“起来!别葳菇着!”李元轨踹了小奴一脚,“起来割苇子!”
“啊?”阿沉从地上爬起来,还是一脸懵懂,“割苇子?”
“割几捆苇子,绑一起当浮子,我们抱着游过去!”李元轨手指对面北岸,“没多远了,漂也能漂上岸,总比坐这里等淹死强!”
而且他们浑身透湿,河上风大且冷,惊魂初定,便觉得寒意刺骨,手指尖慢慢麻痹起来。再不赶紧活动活动,只会冻僵待毙,体力也只会越来越差。
两人身上都带着横刀,用来割芦苇勉强能使。阿沉还是不大情愿,一边弯腰劳作一面咕哝诉苦“奴婢不会游水”“这水冷得下人就得冻死哇”“听说河里有水怪专吞童男童女呢”。李元轨懒得花力气训他,一概充耳不闻。
不过这小奴语气郑重地叫两声“十四郎”,提了个请求以后,李元轨无法再忽略了。阿沉哀乞:“大王给奴婢改个名吧?”
“改名?”这当间的,怎么突然想起这没打紧的来?
“奴婢的名号……也太不吉利了,”小奴苦着脸,“改成‘阿浮’咋样?要不……‘阿飞’?”

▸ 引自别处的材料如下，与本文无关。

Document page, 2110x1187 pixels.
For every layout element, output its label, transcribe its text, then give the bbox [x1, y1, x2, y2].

李元轨瞪着他,还没决定是大笑一场还是再踹他两脚,远远地,河面上忽然传来女子的笑声。
笑声是被风送来的,断断续续,却明白无疑。李元轨举头寻声望去,只见上游漂下一条小舟,船上也是两个人,近了能看出是一男一女,男的撑蒿女的摇撸,小舟在他们手上轻巧舒展服帖,犹如贴着水面飞行一般。
阿沉立时又大叫起“救命”,不过叫了三两声,小舟已到沙洲近前。那撑蒿的高大男子长杆一点,木船准确地停在李元轨船的搁浅处,随着水流冲击左右微微晃动,整体却恒稳安定,是走是留全在男子控制下。
这是一对四十来岁的船工夫妻,二人都手脚粗大皮色黑皴,穿着粗葛衫和麻鞋,小腿裸露。那船娘以布帕包头,笑声朗朗:
“你俩是谁家小郎君,偷了船下河来瞎耍?好肥的胆子!咱两口儿在上头就瞧着不是事,没把式,生送死,可惜那船!”
“大娘子!”阿沉忙不迭叉手赔笑,“老天开眼,送了救命菩萨来!这是我家十四郎,带了奴婢出来……散心,想渡河去北岸!劳烦大娘子送我主奴一程,感激不尽!”